Battle of Brandywine
September 11 began with a heavy fog, which provided cover for the British troops.
Washington received contradictory reports about the British troop movements and continued to believe that the main force was moving to attack at Chadds Ford. The British appeared on the Americans' right flank at around 2 p.m. With Hazen's brigades outflanked, Sullivan, Stephen, and Stirling tried to reposition their troops to meet the unexpected British threat to their right flank. Howe was slow to attack the American troops, which bought time for the Americans to position some of their men on high ground at Birmingham Meeting House, about a mile (2 km) north of Chadds Ford. By 4 p.m., the British attacked, with Stephen's and Stirling's divisions receiving the brunt of the assault, and both lost ground fast. Sullivan attacked a group of Hessian troops trying to outflank Stirling's men near Meeting House Hill and bought some time for most of Stirling's men to withdraw, but returned British fire forced Sullivan's men to retreat.

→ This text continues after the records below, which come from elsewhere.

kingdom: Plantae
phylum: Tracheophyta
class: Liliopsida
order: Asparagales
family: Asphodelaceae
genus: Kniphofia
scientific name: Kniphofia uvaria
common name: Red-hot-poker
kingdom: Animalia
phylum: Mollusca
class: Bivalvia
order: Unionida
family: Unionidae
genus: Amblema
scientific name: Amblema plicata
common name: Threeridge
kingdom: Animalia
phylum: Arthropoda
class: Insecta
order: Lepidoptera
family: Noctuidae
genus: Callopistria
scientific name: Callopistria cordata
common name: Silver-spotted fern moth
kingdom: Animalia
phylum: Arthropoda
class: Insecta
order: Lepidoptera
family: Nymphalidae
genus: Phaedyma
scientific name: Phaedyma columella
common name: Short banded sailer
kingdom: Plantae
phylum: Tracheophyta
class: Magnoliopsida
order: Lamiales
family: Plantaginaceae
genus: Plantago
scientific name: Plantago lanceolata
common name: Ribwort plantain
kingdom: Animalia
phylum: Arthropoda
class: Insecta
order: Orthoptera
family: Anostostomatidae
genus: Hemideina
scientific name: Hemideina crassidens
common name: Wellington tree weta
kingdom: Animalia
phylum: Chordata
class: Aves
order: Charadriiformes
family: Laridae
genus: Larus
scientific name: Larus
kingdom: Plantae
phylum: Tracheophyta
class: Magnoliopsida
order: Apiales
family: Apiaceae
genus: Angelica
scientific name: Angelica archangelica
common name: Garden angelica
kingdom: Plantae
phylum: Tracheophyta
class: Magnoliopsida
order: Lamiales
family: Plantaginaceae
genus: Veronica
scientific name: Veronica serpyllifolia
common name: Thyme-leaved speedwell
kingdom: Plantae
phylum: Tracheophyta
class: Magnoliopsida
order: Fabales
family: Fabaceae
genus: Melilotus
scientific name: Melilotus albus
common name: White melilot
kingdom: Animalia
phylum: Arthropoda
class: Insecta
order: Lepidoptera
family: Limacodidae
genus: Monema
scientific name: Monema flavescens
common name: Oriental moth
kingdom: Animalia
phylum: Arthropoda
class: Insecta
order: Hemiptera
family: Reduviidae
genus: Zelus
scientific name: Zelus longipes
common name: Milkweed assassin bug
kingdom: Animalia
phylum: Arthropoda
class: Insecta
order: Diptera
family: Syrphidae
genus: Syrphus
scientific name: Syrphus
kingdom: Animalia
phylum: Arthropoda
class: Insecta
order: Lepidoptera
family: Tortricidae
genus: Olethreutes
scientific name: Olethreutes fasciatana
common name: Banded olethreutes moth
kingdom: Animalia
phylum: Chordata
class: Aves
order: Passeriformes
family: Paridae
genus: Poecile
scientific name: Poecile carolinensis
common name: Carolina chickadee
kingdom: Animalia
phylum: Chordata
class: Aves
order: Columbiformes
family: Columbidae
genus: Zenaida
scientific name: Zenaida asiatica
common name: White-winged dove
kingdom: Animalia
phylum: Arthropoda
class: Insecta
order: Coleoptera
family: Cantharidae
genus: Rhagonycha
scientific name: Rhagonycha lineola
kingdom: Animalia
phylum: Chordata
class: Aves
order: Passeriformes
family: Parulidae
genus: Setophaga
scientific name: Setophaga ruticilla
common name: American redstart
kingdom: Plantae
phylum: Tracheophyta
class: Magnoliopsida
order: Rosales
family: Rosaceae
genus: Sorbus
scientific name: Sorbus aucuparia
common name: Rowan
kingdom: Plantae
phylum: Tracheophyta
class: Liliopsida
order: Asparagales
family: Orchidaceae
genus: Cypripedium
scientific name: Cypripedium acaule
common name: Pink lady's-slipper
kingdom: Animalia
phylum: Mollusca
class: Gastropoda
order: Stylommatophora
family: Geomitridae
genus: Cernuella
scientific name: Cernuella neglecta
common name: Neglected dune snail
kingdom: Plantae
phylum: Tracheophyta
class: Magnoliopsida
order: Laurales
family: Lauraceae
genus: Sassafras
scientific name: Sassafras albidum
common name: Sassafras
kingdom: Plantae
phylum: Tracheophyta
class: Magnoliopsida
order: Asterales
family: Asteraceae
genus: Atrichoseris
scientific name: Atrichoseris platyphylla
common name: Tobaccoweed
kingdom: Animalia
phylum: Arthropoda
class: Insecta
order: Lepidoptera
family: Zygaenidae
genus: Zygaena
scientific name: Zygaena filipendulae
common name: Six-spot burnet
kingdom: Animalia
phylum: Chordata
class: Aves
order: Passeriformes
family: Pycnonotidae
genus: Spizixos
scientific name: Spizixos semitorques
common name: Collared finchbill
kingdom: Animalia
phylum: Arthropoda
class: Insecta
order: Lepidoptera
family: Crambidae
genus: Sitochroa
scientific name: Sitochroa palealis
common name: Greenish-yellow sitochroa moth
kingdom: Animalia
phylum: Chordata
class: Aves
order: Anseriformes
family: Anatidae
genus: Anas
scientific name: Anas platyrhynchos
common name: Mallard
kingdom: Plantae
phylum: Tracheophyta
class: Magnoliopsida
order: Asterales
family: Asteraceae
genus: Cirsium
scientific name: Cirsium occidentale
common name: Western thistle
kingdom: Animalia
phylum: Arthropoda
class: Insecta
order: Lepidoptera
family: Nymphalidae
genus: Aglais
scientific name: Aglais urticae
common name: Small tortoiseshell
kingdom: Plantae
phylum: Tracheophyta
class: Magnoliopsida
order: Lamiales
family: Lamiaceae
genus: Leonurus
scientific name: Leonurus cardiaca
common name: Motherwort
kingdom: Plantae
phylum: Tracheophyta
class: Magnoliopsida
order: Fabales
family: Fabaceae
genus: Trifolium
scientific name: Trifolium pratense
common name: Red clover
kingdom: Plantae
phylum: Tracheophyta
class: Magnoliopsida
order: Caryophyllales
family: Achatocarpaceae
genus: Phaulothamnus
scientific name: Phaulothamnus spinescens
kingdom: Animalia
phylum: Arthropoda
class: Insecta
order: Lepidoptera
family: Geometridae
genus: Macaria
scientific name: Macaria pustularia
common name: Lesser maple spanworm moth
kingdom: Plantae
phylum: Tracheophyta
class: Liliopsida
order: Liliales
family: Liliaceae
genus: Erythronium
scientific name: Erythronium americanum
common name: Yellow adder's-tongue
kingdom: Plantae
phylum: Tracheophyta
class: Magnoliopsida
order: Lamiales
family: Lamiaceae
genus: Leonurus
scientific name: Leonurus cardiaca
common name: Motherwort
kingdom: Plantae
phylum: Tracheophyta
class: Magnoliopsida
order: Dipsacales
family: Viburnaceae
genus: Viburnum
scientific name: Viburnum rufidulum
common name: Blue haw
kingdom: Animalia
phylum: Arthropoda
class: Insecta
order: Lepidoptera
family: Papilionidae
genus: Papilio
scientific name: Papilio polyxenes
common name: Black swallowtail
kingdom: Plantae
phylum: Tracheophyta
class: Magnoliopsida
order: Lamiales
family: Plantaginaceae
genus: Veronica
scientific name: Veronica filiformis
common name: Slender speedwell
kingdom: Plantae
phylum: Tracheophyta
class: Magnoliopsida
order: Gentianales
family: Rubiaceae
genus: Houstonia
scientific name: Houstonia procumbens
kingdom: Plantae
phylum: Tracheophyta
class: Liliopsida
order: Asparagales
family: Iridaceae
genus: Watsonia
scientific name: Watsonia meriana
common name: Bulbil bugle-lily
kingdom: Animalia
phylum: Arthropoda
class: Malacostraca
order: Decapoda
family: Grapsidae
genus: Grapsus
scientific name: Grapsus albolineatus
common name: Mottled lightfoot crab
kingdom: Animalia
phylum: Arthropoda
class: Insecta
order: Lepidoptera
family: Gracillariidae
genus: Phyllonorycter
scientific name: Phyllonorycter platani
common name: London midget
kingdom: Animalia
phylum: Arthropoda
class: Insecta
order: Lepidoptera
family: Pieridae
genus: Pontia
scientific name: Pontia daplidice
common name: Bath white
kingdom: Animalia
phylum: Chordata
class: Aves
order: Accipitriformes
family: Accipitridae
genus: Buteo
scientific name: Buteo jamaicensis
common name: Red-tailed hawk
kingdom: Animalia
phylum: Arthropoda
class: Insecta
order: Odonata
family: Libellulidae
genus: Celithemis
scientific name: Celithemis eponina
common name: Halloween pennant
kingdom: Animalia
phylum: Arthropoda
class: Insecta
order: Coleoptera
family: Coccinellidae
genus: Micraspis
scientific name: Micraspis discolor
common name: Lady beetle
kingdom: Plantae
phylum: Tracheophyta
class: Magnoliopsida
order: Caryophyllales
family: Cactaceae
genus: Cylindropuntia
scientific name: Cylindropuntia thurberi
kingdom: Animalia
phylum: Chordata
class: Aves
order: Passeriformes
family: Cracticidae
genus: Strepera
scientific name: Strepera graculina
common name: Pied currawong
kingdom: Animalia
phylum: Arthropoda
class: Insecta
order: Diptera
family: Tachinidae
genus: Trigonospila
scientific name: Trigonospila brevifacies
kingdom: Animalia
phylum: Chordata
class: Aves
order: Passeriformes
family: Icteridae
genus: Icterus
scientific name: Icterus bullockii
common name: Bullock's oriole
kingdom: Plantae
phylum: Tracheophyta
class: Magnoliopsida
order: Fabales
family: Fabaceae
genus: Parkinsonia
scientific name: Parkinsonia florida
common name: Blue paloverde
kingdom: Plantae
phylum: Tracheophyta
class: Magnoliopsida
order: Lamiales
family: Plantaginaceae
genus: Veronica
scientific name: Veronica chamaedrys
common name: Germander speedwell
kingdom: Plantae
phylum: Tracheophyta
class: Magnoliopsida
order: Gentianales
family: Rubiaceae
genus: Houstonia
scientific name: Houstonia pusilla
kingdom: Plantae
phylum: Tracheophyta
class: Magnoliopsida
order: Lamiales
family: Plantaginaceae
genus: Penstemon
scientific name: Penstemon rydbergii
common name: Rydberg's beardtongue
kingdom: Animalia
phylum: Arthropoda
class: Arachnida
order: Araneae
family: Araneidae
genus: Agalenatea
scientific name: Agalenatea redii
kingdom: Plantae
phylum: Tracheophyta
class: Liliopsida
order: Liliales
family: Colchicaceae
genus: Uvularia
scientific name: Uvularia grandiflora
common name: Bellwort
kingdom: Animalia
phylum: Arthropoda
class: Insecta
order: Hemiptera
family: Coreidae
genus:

At this point, Washington and Greene arrived with reinforcements to try to hold off the British, who now occupied Meeting House Hill. The remnants of Sullivan's, Stephen's, and Stirling's divisions stopped the pursuing British for nearly an hour but were eventually forced to retreat. The Americans were also forced to leave behind many of their cannon on Meeting House Hill because almost all of the artillery horses were killed.
Knyphausen, on the east bank of the Brandywine, launched an attack against the weakened American center across Chadds Ford, breaking through Maxwell's and Wayne's divisions and forcing them to retreat and leave behind most of their cannon. Armstrong's militia, never engaged in the fighting, also decided to retreat from its positions. Further north, Greene sent Colonel Weedon's troops to cover the road just outside the town of Dilworth to hold off the British long enough for the rest of the Continental Army to retreat. Darkness brought the British pursuit to a standstill, which then left Weedon's force to retreat. The defeated Americans were forced to retreat to Chester where most of them arrived at midnight, with some stragglers arriving until morning.
On August 24, 1777, in the third year of the American Revolution, General William Howe with 13,000 British and 5,000 Hessian troops landed near Head of Elk, Maryland, his goal being to seize Philadelphia (Map 1). By September 9, his army was at Kennett Square, Pennsylvania, six miles west of the Chadd's Ford Crossing of Brandywine Creek. Facing him from the east side of Chadd's Ford, about five miles downstream from the point where the creek divides into east and west branches, was George Washington with 11,000 American soldiers.
Although dry weather had left the Brandywine shallow, it provided a considerable obstacle. Trees grew thickly to the banks, making it impassable to an army except at the fords. There were, however, no fewer than three of these between Chadd's Ford and the forks of the Brandywine, and another (Pyle's) just below Chadd's. Immediately above the forks, the east branch of the creek was crossed by Buffington's Ford and, a mile and a half farther up, by Jefferis' Ford. Across the west branch, less than a mile from the forks, was Trimble's Ford.
The region was inhabited chiefly by Quakers, whose religious views made them neutral. Most local families who favored the American cause had fled. Thus, Washington got sparse information, and much of that was inaccurate-he was told, for example, that there was no ford above Buffington's for twelve miles. Furthermore, the rolling and forested nature of the ground prevented good observation.
Washington deployed General Anthony Wayne's brigade and Colonel Thomas Proctor's artillery on high ground east of Chadd's Ford, covering the crossing. General William Maxwell's brigade was moved across the creek to form an outpost line on a hill, blocking the Kennett Square-Chadd's Ford road. General John Armstrong and about a thousand Pennsylvania militiamen were posted to cover Pyle's Ford. General John Sullivan's division extended northward along the Brandywine's banks. Farther upstream was General Adam Stephen's division, and beyond that was General Lord Stirling's division. Detachments under Colonel Moses Hazen were at each of the upstream fords, up to and including Buffington's. The brigades of Generals Peter Muhlenberg and George Weedon, comprising General Nathanael Greene's division, were in reserve behind Wayne. With them was most of the light horse, under the Polish volunteer, Count Casimir Pulaski. Other light horsemen were sent to scout west of the Brandywine to report any British movements.
Perhaps with Tory help (Joseph Galloway, a prominent Philadelphia loyalist familiar with the region, was with the British), Howe had better information than Washington. Instead of a head-on attack against prepared defenses, he planned a wide flanking movement. One part of his army would advance on Chadd's Ford in a demonstration to preoccupy Washington; the rest, screened by hills and woods, would march north, cross the creek's west branch at Trimble's Ford, cut northeast to Jefferis' Ford, then turn southward to drive down on the Americans.
As if to favor Howe's maneuver, heavy fog blanketed the area when the flanking column began its march early on the morning of September 11. Howe took the lead, heading a force of 13,000 British and Hessian troops.